Daarna beval de gouverneur van Afrika een grote invasie van Spanje voor te bereiden: hij begon geld en troepen te verzamelen, evenals informatie over het land aan de andere kant van de zeestraat.
Volgens de christelijke kronieken hebben de Joden, die enige tijd geleden door de Visigotische koningen uit Spanje werden verdreven, belangrijke hulp verleend aan de moslimveroveraars in die tijd.
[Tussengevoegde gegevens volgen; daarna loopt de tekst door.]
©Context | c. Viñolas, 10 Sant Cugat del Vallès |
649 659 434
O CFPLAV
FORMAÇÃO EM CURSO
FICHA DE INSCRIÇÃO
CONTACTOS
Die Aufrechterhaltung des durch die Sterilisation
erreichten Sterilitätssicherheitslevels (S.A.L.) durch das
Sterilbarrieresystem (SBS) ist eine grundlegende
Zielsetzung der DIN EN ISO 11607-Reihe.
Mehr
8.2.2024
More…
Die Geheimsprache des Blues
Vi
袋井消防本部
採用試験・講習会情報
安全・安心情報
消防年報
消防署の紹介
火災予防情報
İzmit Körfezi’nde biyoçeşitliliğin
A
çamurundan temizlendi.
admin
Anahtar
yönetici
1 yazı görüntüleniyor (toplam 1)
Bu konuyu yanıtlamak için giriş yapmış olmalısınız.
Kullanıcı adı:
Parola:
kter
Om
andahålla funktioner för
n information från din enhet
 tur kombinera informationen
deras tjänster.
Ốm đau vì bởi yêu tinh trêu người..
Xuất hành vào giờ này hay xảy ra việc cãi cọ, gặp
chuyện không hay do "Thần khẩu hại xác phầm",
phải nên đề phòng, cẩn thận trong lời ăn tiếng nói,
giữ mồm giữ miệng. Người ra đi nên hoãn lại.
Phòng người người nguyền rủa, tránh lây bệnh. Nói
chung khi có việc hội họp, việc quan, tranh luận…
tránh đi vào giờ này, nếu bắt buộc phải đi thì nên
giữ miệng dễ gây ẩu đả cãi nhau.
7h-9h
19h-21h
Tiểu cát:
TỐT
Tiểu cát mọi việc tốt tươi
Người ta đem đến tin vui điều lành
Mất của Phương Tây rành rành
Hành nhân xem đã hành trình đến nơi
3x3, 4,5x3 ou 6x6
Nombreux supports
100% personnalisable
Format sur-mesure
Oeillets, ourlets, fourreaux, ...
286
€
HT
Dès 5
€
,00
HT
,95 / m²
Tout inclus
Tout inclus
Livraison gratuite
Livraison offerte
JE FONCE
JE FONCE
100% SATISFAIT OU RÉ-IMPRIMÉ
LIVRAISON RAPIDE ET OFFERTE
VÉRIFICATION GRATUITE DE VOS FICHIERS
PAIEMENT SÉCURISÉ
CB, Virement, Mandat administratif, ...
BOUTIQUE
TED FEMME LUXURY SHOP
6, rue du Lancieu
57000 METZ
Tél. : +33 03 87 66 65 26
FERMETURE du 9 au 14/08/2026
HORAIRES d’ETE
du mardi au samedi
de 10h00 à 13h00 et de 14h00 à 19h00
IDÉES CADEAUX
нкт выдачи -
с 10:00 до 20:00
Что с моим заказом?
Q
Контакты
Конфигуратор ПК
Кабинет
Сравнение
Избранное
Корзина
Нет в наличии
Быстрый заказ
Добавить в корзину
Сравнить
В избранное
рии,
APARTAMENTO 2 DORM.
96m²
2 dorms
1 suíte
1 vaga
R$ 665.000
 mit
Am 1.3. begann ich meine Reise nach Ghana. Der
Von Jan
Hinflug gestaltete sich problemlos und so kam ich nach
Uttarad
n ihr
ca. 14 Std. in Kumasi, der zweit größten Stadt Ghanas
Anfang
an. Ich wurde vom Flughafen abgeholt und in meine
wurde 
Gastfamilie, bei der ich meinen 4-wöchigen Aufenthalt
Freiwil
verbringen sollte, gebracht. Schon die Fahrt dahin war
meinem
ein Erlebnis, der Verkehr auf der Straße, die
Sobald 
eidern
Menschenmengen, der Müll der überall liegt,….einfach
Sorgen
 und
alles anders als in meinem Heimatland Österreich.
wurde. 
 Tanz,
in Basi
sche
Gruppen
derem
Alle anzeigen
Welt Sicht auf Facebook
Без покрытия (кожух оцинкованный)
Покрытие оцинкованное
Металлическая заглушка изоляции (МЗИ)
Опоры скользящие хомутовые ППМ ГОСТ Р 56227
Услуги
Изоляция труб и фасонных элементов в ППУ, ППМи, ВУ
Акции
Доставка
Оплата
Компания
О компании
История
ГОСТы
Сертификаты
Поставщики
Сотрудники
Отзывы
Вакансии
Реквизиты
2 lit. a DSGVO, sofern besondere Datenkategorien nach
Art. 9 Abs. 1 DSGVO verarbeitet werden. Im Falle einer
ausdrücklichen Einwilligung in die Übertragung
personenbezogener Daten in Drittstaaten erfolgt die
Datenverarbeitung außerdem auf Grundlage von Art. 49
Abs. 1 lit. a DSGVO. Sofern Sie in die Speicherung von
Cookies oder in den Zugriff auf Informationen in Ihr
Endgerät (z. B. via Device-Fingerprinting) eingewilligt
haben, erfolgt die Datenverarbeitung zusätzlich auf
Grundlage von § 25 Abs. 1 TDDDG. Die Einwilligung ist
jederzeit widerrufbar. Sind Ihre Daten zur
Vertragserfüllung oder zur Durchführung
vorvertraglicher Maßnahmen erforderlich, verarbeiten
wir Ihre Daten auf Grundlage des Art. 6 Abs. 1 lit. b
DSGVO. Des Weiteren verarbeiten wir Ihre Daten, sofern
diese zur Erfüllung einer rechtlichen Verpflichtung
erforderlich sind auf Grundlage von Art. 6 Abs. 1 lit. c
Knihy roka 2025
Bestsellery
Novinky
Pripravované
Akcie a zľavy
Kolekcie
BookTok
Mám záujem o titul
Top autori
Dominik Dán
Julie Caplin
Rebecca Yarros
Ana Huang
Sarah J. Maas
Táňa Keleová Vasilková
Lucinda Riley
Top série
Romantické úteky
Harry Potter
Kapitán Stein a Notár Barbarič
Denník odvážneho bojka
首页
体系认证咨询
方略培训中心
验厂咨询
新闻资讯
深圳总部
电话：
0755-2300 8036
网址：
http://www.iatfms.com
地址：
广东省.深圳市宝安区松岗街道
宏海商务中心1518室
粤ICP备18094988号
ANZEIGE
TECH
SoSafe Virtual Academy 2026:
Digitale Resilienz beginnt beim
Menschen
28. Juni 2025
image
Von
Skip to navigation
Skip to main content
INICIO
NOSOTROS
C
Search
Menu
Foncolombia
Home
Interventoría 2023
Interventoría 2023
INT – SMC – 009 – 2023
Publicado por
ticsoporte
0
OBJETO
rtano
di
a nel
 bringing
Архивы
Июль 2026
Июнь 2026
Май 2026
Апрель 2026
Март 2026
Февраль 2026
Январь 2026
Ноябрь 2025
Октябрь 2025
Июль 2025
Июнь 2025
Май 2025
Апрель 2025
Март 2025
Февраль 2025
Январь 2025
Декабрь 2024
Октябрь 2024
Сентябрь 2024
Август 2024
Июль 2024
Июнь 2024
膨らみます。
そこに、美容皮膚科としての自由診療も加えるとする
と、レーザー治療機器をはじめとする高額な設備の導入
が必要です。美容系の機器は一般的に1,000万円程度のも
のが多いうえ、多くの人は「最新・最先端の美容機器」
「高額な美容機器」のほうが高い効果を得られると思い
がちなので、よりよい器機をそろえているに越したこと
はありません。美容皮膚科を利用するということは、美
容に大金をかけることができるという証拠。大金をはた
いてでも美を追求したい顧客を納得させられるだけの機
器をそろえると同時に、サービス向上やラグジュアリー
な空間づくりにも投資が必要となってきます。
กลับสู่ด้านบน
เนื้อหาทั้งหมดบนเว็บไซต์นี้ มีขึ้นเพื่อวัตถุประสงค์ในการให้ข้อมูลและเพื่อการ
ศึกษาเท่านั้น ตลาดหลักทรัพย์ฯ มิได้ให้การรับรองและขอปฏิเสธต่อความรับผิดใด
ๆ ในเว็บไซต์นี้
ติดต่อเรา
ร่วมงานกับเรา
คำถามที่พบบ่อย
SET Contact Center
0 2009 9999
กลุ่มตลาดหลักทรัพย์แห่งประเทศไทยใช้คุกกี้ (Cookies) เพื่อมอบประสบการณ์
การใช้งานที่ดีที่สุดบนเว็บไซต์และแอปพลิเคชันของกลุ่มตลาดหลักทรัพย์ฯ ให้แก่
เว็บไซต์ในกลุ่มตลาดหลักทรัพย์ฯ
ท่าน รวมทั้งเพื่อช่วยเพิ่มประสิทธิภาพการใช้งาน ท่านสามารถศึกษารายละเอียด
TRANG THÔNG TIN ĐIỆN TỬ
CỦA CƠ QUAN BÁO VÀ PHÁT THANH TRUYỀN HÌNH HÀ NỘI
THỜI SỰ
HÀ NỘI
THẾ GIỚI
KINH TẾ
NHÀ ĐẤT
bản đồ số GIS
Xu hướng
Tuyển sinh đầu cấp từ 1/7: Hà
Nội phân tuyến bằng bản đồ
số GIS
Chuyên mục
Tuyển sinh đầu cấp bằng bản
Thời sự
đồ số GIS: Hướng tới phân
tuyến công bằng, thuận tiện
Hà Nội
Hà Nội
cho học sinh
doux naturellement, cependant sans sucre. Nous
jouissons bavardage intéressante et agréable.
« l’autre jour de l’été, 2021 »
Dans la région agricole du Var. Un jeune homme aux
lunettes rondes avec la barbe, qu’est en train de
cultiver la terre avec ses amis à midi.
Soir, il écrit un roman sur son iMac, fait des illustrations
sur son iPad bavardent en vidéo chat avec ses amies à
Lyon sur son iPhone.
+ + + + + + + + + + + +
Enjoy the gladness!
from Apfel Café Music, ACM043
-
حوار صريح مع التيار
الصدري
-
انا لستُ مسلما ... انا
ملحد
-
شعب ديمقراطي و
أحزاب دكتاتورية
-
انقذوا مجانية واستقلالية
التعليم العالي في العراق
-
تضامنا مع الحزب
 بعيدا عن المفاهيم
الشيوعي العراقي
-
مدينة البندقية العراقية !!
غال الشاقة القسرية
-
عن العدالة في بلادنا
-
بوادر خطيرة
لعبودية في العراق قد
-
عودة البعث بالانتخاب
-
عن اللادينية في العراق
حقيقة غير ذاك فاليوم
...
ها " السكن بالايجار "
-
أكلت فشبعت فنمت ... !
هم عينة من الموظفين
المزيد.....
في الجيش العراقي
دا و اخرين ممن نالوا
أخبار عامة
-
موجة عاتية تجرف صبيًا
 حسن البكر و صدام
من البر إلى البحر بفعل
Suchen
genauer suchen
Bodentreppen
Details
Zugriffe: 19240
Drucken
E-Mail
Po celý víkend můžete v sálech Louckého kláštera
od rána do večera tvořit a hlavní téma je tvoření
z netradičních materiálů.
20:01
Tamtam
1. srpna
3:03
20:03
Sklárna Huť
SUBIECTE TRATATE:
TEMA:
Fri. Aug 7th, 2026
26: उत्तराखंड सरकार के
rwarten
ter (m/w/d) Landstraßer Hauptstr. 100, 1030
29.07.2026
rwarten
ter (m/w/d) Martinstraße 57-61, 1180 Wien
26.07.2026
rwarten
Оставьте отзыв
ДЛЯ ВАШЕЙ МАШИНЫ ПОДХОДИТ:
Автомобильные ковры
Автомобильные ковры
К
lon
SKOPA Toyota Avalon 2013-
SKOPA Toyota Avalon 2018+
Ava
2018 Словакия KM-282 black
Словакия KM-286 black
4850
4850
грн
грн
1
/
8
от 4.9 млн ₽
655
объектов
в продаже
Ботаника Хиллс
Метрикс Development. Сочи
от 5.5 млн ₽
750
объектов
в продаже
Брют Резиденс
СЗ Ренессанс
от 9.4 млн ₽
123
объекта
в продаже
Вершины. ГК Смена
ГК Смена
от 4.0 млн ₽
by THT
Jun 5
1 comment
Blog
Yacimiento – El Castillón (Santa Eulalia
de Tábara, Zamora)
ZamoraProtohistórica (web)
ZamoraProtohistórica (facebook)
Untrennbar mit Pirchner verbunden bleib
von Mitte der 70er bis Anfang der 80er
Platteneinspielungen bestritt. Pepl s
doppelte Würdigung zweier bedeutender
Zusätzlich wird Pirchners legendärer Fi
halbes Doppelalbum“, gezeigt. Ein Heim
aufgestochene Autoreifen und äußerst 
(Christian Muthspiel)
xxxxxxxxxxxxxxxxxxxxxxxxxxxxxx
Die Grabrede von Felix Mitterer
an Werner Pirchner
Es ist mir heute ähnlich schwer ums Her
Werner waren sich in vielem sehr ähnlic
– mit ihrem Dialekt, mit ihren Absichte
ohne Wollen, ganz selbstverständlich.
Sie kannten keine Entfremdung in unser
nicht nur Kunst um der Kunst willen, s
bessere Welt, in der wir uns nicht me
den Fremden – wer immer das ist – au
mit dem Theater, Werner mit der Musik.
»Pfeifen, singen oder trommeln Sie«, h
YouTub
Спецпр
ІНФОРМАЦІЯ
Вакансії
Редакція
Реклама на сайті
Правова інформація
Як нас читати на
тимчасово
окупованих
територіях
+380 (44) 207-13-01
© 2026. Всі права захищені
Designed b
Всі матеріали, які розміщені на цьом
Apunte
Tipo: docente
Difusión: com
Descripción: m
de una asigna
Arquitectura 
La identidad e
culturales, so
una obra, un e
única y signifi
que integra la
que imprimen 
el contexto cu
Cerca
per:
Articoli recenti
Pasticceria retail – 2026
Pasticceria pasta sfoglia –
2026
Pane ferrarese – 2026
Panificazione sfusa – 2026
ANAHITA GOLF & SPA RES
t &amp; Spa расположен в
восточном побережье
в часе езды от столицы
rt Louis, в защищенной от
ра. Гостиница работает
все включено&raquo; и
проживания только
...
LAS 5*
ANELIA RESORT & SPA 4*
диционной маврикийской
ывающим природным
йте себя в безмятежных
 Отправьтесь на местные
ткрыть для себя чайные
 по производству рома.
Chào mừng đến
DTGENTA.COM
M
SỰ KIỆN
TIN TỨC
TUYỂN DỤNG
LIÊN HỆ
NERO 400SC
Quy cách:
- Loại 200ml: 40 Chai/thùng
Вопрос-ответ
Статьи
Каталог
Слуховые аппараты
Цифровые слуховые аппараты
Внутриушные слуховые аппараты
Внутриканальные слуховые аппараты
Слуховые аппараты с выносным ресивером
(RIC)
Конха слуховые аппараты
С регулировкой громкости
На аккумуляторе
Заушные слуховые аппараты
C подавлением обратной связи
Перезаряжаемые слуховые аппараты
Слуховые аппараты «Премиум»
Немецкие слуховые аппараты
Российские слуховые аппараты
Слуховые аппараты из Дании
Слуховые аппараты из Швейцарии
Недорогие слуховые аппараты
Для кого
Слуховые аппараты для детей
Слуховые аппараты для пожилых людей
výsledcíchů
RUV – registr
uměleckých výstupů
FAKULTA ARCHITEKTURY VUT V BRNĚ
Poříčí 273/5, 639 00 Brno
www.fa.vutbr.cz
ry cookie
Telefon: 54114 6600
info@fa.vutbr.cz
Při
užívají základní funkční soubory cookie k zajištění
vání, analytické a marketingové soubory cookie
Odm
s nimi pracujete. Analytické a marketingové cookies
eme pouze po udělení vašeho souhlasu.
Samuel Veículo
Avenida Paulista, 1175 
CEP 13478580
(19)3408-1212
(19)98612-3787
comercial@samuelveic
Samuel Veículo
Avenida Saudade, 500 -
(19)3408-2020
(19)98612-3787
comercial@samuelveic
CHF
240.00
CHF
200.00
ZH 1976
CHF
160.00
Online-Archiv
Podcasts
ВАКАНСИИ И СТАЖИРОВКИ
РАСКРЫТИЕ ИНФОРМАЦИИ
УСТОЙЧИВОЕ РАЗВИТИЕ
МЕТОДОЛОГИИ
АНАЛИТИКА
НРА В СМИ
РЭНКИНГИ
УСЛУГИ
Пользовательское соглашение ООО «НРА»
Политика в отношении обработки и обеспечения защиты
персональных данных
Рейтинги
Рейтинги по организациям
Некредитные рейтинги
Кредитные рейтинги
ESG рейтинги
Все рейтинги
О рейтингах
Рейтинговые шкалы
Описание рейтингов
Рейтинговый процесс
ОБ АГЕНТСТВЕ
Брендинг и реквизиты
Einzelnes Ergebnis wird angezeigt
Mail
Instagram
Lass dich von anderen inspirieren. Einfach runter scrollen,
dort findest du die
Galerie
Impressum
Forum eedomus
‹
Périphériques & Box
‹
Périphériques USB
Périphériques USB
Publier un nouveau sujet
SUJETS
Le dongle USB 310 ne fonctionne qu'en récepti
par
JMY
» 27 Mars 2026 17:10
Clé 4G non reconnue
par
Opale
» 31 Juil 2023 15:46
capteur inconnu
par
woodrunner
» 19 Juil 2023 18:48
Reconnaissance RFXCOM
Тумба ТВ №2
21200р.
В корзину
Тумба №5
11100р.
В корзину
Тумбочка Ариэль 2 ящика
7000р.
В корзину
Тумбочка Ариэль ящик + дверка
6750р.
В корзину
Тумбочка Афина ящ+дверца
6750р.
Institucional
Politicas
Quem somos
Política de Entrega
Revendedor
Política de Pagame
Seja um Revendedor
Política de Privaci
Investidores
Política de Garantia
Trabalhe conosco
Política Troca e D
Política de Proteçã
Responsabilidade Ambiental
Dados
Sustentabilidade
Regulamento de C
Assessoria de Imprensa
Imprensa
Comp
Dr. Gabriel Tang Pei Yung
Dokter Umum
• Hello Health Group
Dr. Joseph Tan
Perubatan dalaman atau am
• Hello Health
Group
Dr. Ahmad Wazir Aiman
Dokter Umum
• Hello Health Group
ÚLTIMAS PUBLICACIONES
Dankzij ontwikkelde handelsbetrekkingen kregen ze informatie van bezoekende kooplieden over de huidige situatie in Spanje, soms gingen ze er zelf heen, ogenschijnlijk voor commerciële zaken, maar voerden in feite de functies uit van inlichtingenagenten, en leenden zelfs geld aan islamitische commandanten die zich voorbereidden een invasie.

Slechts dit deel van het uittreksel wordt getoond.